Mains Paper 3: Environment | Conservation, environmental pollution and degradation, environmental impact assessment
From UPSC perspective, the following things are important:
Prelims level: “The Urban Commute and How it Contributes to Pollution and Energy” Report
Mains level: Importance of curbing Vehicular Pollution
Report on Urban pollution and energy consumption from Commuting
- An analysis of 14 cities in India on how they fare when it comes to pollution and energy consumption from urban commuting was conducted by Centre for Science and Environment (CSE).
- Kolkata is the top-performing megacity. Bhopal leads the list on the lowest overall emissions.
- Delhi and Hyderabad are the two cities that fare at the bottom of the table in terms of pollution and energy use.
A National crisis
- The report titled ‘The Urban Commute and How it Contributes to Pollution and Energy’, compiled by the CSE, was released in Kolkata.
- Motorization in India is explosive. Initially, it took 60 years (1951-2008) for India to cross the mark of 105 million registered vehicles.
- Thereafter, the same number of vehicles was added in a mere six years (2009-15).
- According to the report, though metropolitan cities scored better than megacities due to lower population, lower travel volume and lower vehicle numbers, they were at risk due to a much higher share of personal vehicle trips.
Highlights of the Ranking
- In the study, with an aggregate of toxic emissions from urban commuting practices, such as particulate matter and nitrogen oxides, the cities were ranked based on calculations of heat trapping (CO2).

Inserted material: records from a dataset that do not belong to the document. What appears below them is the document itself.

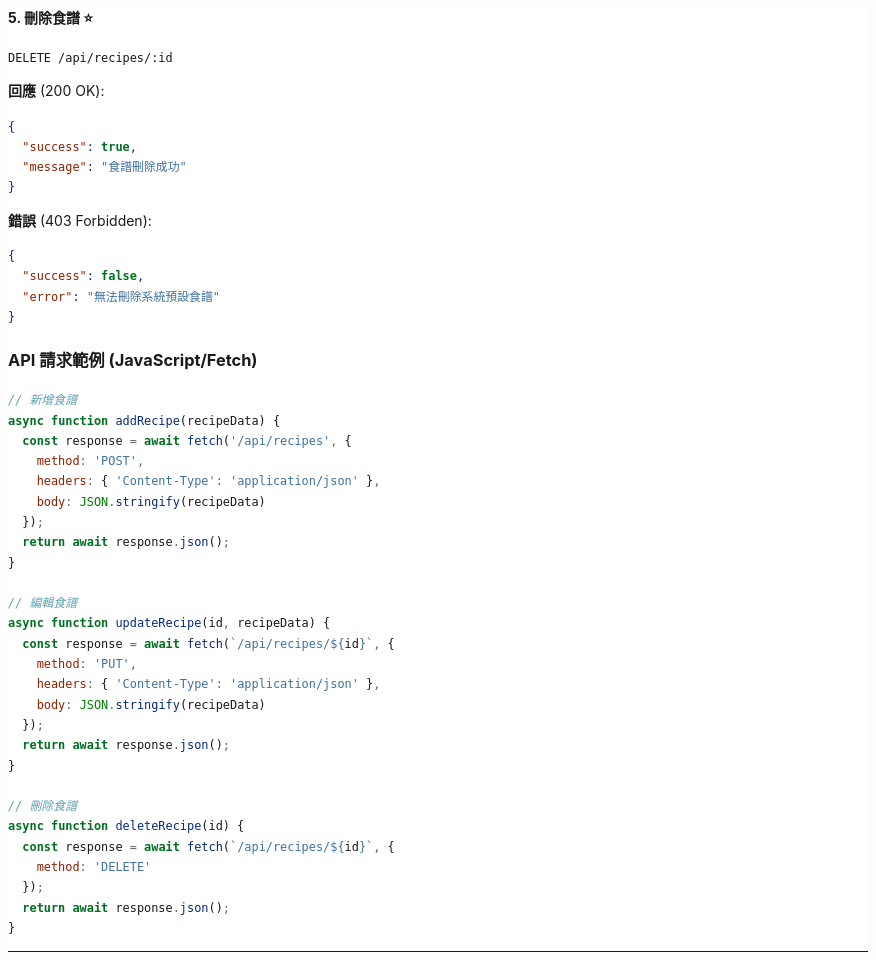 #### 5. 刪除食譜 ⭐
```
DELETE /api/recipes/:id
```

**回應** (200 OK):
```json
{
  "success": true,
  "message": "食譜刪除成功"
}
```

**錯誤** (403 Forbidden):
```json
{
  "success": false,
  "error": "無法刪除系統預設食譜"
}
```

### API 請求範例 (JavaScript/Fetch)

```javascript
// 新增食譜
async function addRecipe(recipeData) {
  const response = await fetch('/api/recipes', {
    method: 'POST',
    headers: { 'Content-Type': 'application/json' },
    body: JSON.stringify(recipeData)
  });
  return await response.json();
}

// 編輯食譜
async function updateRecipe(id, recipeData) {
  const response = await fetch(`/api/recipes/${id}`, {
    method: 'PUT',
    headers: { 'Content-Type': 'application/json' },
    body: JSON.stringify(recipeData)
  });
  return await response.json();
}

// 刪除食譜
async function deleteRecipe(id) {
  const response = await fetch(`/api/recipes/${id}`, {
    method: 'DELETE'
  });
  return await response.json();
}
```

---
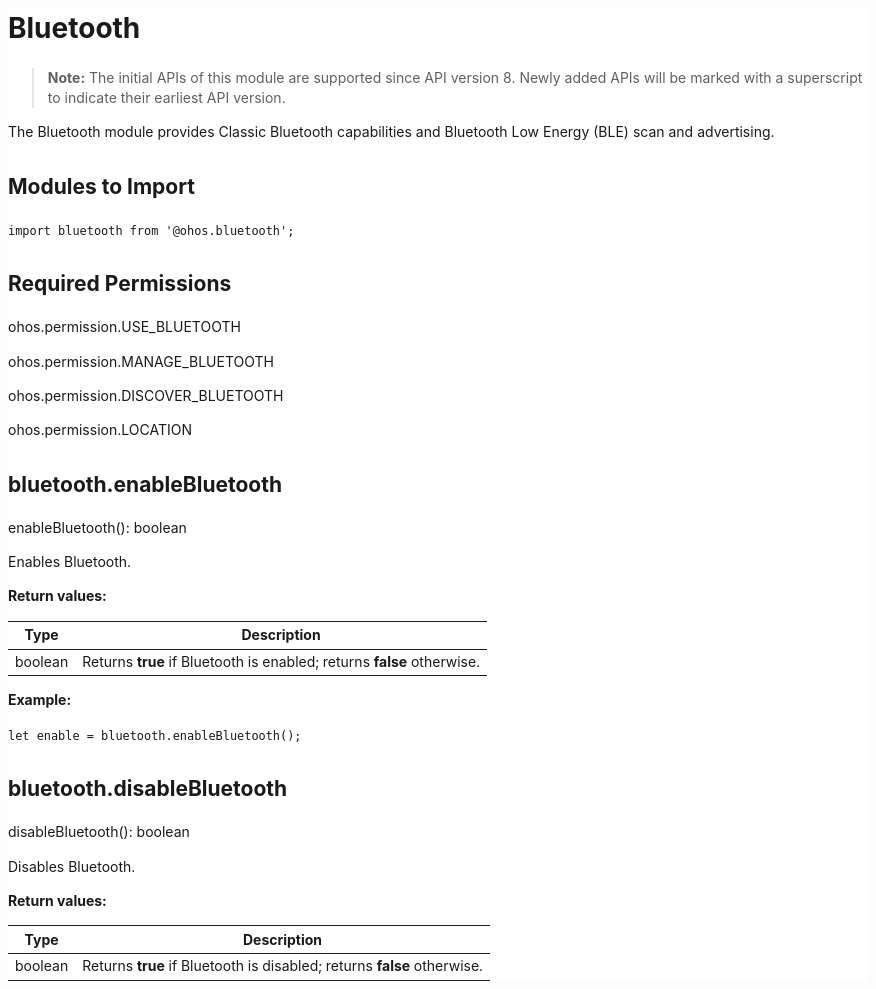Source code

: # Bluetooth

> **Note:**
> The initial APIs of this module are supported since API version 8. Newly added APIs will be marked with a superscript to indicate their earliest API version.

The Bluetooth module provides Classic Bluetooth capabilities and Bluetooth Low Energy (BLE) scan and advertising.

## Modules to Import

```
import bluetooth from '@ohos.bluetooth';
```


## Required Permissions

ohos.permission.USE_BLUETOOTH

ohos.permission.MANAGE_BLUETOOTH

ohos.permission.DISCOVER_BLUETOOTH

ohos.permission.LOCATION


## bluetooth.enableBluetooth

enableBluetooth(): boolean

Enables Bluetooth.

**Return values:**

| Type | Description |
| -------- | -------- |
| boolean | Returns&nbsp;**true**&nbsp;if&nbsp;Bluetooth&nbsp;is&nbsp;enabled;&nbsp;returns&nbsp;**false**&nbsp;otherwise. |

**Example:**

```
let enable = bluetooth.enableBluetooth();
```


## bluetooth.disableBluetooth

disableBluetooth(): boolean

Disables Bluetooth.

**Return values:**

| Type | Description |
| -------- | -------- |
| boolean | Returns&nbsp;**true**&nbsp;if&nbsp;Bluetooth&nbsp;is&nbsp;disabled;&nbsp;returns&nbsp;**false**&nbsp;otherwise. |
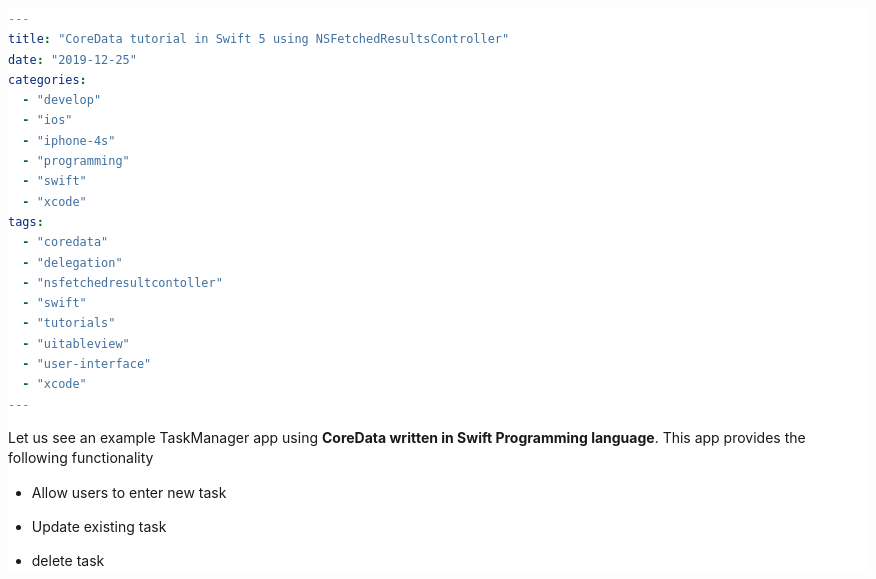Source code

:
 ```yaml
---
title: "CoreData tutorial in Swift 5 using NSFetchedResultsController"
date: "2019-12-25"
categories: 
  - "develop"
  - "ios"
  - "iphone-4s"
  - "programming"
  - "swift"
  - "xcode"
tags: 
  - "coredata"
  - "delegation"
  - "nsfetchedresultcontoller"
  - "swift"
  - "tutorials"
  - "uitableview"
  - "user-interface"
  - "xcode"
---
```


Let us see an example TaskManager app using **CoreData written in Swift Programming language**. This app provides the following functionality

- Allow users to enter new task

- Update existing task

- delete task
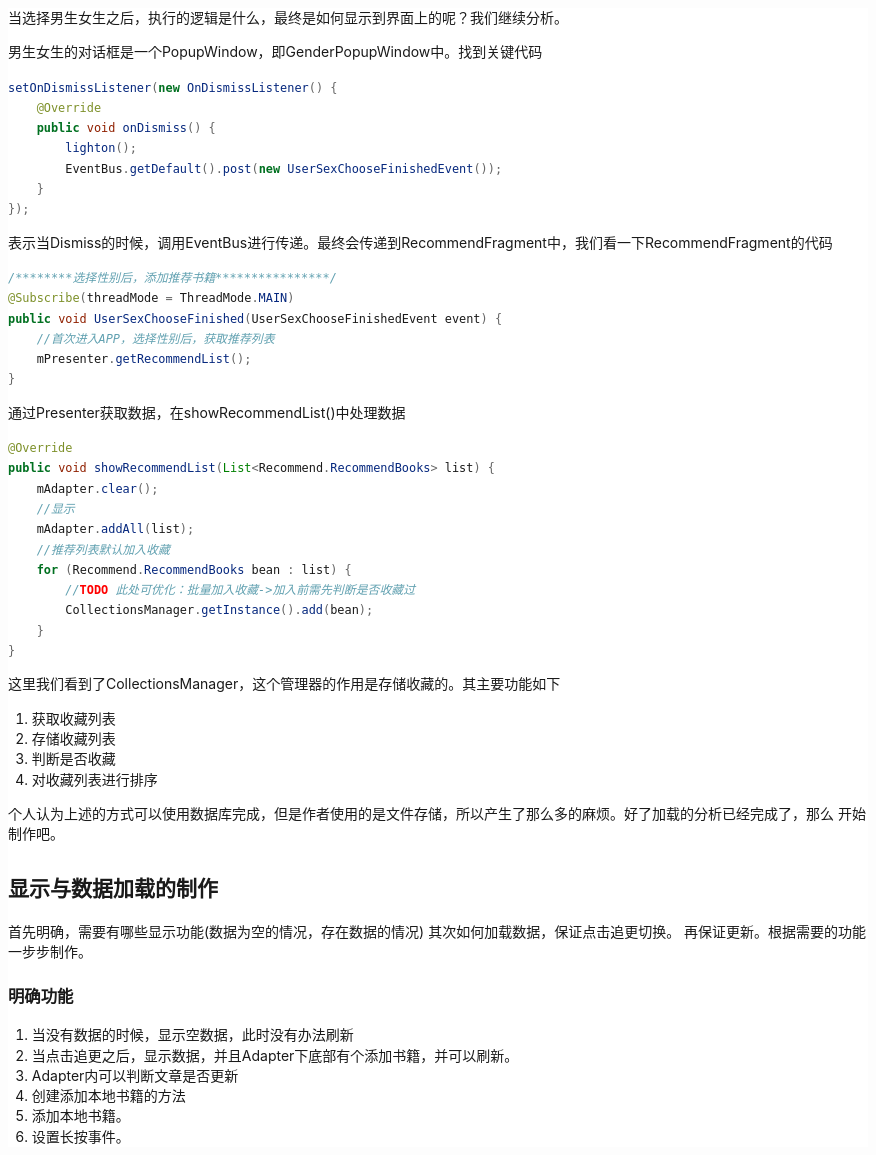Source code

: 当选择男生女生之后，执行的逻辑是什么，最终是如何显示到界面上的呢？我们继续分析。

男生女生的对话框是一个PopupWindow，即GenderPopupWindow中。找到关键代码
```java
setOnDismissListener(new OnDismissListener() {
    @Override
    public void onDismiss() {
        lighton();
        EventBus.getDefault().post(new UserSexChooseFinishedEvent());
    }
});
```
表示当Dismiss的时候，调用EventBus进行传递。最终会传递到RecommendFragment中，我们看一下RecommendFragment的代码
```java
/********选择性别后，添加推荐书籍****************/
@Subscribe(threadMode = ThreadMode.MAIN)
public void UserSexChooseFinished(UserSexChooseFinishedEvent event) {
    //首次进入APP，选择性别后，获取推荐列表
    mPresenter.getRecommendList();
}
```
通过Presenter获取数据，在showRecommendList()中处理数据
```java
@Override
public void showRecommendList(List<Recommend.RecommendBooks> list) {
    mAdapter.clear();
    //显示
    mAdapter.addAll(list);
    //推荐列表默认加入收藏
    for (Recommend.RecommendBooks bean : list) {
        //TODO 此处可优化：批量加入收藏->加入前需先判断是否收藏过
        CollectionsManager.getInstance().add(bean);
    }
}
```
这里我们看到了CollectionsManager，这个管理器的作用是存储收藏的。其主要功能如下
1. 获取收藏列表
2. 存储收藏列表
3. 判断是否收藏
4. 对收藏列表进行排序

个人认为上述的方式可以使用数据库完成，但是作者使用的是文件存储，所以产生了那么多的麻烦。好了加载的分析已经完成了，那么
开始制作吧。

## 显示与数据加载的制作

首先明确，需要有哪些显示功能(数据为空的情况，存在数据的情况)
其次如何加载数据，保证点击追更切换。
再保证更新。根据需要的功能一步步制作。

### 明确功能

1. 当没有数据的时候，显示空数据，此时没有办法刷新
2. 当点击追更之后，显示数据，并且Adapter下底部有个添加书籍，并可以刷新。
3. Adapter内可以判断文章是否更新
4. 创建添加本地书籍的方法
5. 添加本地书籍。
6. 设置长按事件。
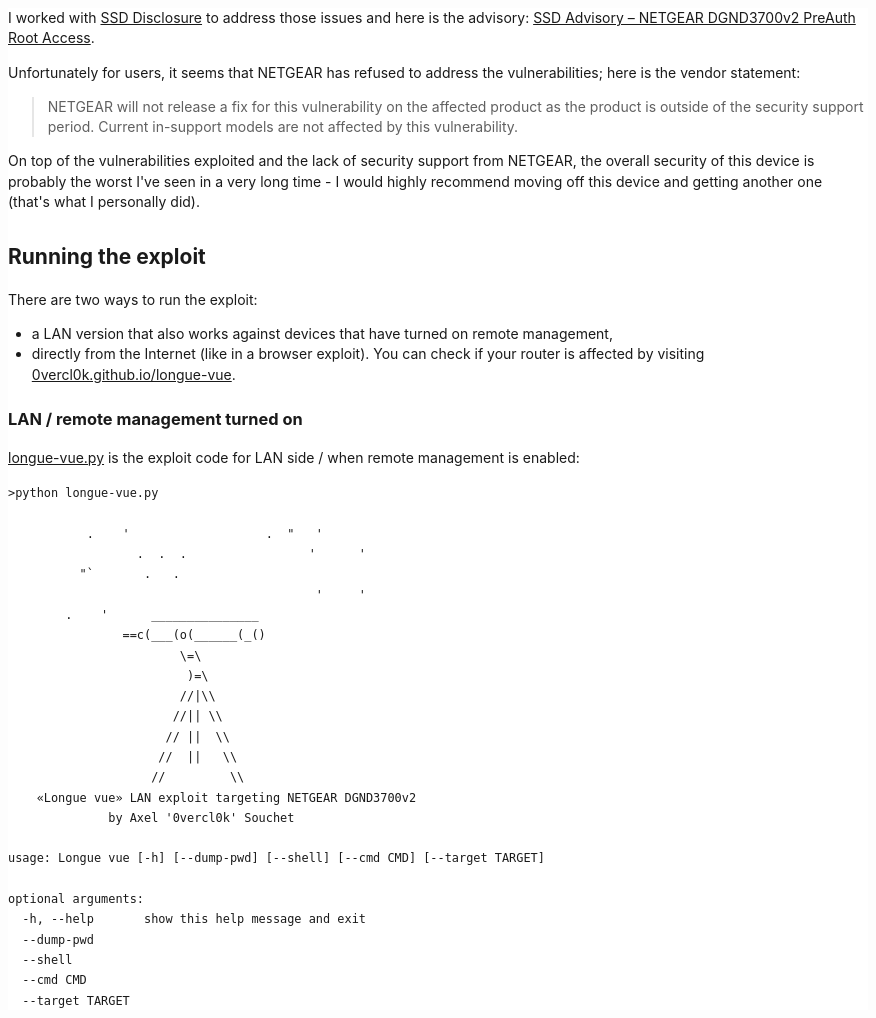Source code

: I worked with [SSD Disclosure](https://ssd-disclosure.com/) to address those issues and here is the advisory: [SSD Advisory – NETGEAR DGND3700v2 PreAuth Root Access](https://ssd-disclosure.com/ssd-advisory-netgear-dgnd3700v2-preauth-root-access/).

Unfortunately for users, it seems that NETGEAR has refused to address the vulnerabilities; here is the vendor statement:

> NETGEAR will not release a fix for this vulnerability on the affected product as the product is outside of the security support period. Current in-support models are not affected by this vulnerability.

On top of the vulnerabilities exploited and the lack of security support from NETGEAR, the overall security of this device is probably the worst I've seen in a very long time - I would highly recommend moving off this device and getting another one (that's what I personally did).

## Running the exploit

There are two ways to run the exploit:
- a LAN version that also works against devices that have turned on remote management,
- directly from the Internet (like in a browser exploit). You can check if your router is affected by visiting [0vercl0k.github.io/longue-vue](https://0vercl0k.github.io/longue-vue).

### LAN / remote management turned on

[longue-vue.py](src/longue-vue.py) is the exploit code for LAN side / when remote management is enabled:

```
>python longue-vue.py

           .    '                   .  "   '
                  .  .  .                 '      '
          "`       .   .
                                           '     '
        .    '      _______________
                ==c(___(o(______(_()
                        \=\
                         )=\
                        //|\\
                       //|| \\
                      // ||  \\
                     //  ||   \\
                    //         \\
    «Longue vue» LAN exploit targeting NETGEAR DGND3700v2
              by Axel '0vercl0k' Souchet

usage: Longue vue [-h] [--dump-pwd] [--shell] [--cmd CMD] [--target TARGET]

optional arguments:
  -h, --help       show this help message and exit
  --dump-pwd
  --shell
  --cmd CMD
  --target TARGET
```
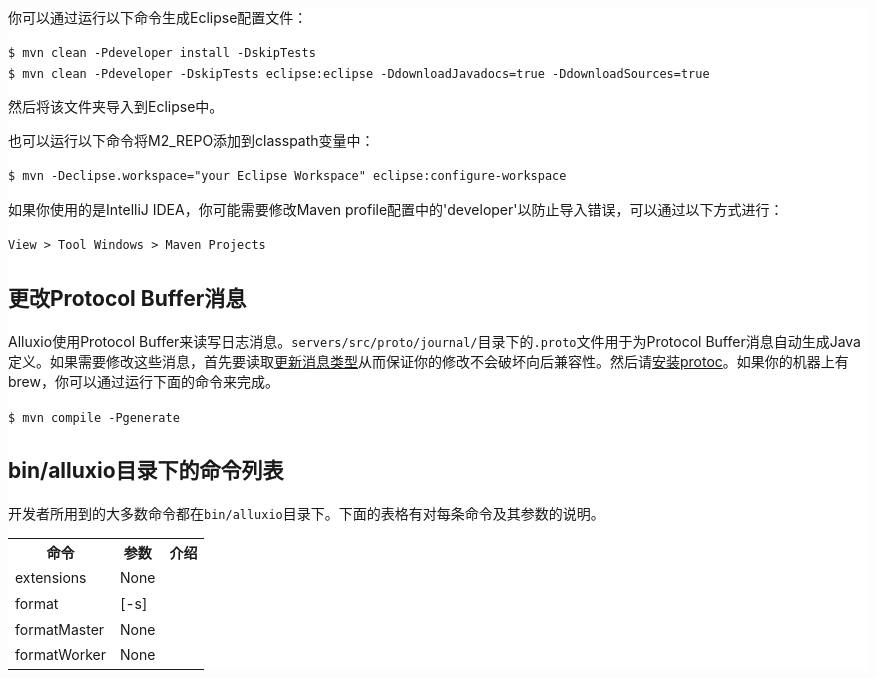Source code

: 你可以通过运行以下命令生成Eclipse配置文件：

```console
$ mvn clean -Pdeveloper install -DskipTests
$ mvn clean -Pdeveloper -DskipTests eclipse:eclipse -DdownloadJavadocs=true -DdownloadSources=true
```

然后将该文件夹导入到Eclipse中。

也可以运行以下命令将M2_REPO添加到classpath变量中：

```console
$ mvn -Declipse.workspace="your Eclipse Workspace" eclipse:configure-workspace
```

如果你使用的是IntelliJ IDEA，你可能需要修改Maven profile配置中的'developer'以防止导入错误，可以通过以下方式进行：

    View > Tool Windows > Maven Projects

## 更改Protocol Buffer消息

Alluxio使用Protocol Buffer来读写日志消息。`servers/src/proto/journal/`目录下的`.proto`文件用于为Protocol Buffer消息自动生成Java定义。如果需要修改这些消息，首先要读取[更新消息类型](https://developers.google.com/protocol-buffers/docs/proto#updating)从而保证你的修改不会破坏向后兼容性。然后请[安装protoc](https://github.com/google/protobuf#protocol-buffers---googles-data-interchange-format)。如果你的机器上有brew，你可以通过运行下面的命令来完成。

```console
$ mvn compile -Pgenerate
```

## bin/alluxio目录下的命令列表

开发者所用到的大多数命令都在`bin/alluxio`目录下。下面的表格有对每条命令及其参数的说明。

<table class="table table-striped">
<tbody><tr><th>命令</th><th>参数</th><th>介绍</th></tr>

<tr>
  <td>extensions</td>
  <td>None</td>
  <td></td>
</tr>

<tr>
  <td>format</td>
  <td>[-s]</td>
  <td></td>
</tr>

<tr>
  <td>formatMaster</td>
  <td>None</td>
  <td></td>
</tr>

<tr>
  <td>formatWorker</td>
  <td>None</td>
  <td></td>
</tr>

- The study took two approaches to rank the cities one based on overall emission and energy consumption and the other on per person trip emissions and energy consumption.
- Six megacities (Delhi, Mumbai, Kolkata, Chennai, Bangalore and Hyderabad) and eight metropolitan cities (Bhopal, Lucknow, Jaipur, Chandigarh, Ahmedabad, Pune, Kochi and Vijayawada) were evaluated.
- In terms of overall emissions and energy consumption, Bhopal was followed by Vijayawada, Chandigarh and Lucknow.
- Kolkata, which comes in at the sixth place on overall emissions, won among the six megacities.
- In fact, smaller cities such as Ahmedabad and Pune ranked below Kolkata for overall emissions.
- Delhi ranked at the bottom of the table for overall emission. Hyderabad, Bengaluru and Chennai fared a little better than Delhi.
- Kolkata provides a resounding message that despite population growth and rising travel demand, it is possible to contain motorization.
- This is possible only with a well established public transport culture, compact city design, high street density and restricted availability of land for roads and parking.
- Mumbai, the report stated, had the highest GDP but a lower rate of motorization compared with other megacities, proving that income levels were not the only reason for deciding a population’s dependence on automobiles.
- Both Kolkata and Mumbai have grown with a unique advantage of a public transport spine well integrated with existing land use patterns.
- Meanwhile Chennai was the first city to adopt a non-motorized transport (NMT) policy in 2004 that aims to arrest the decline of walking or cycling by creating a network of footpaths, bicycle tracks and greenways.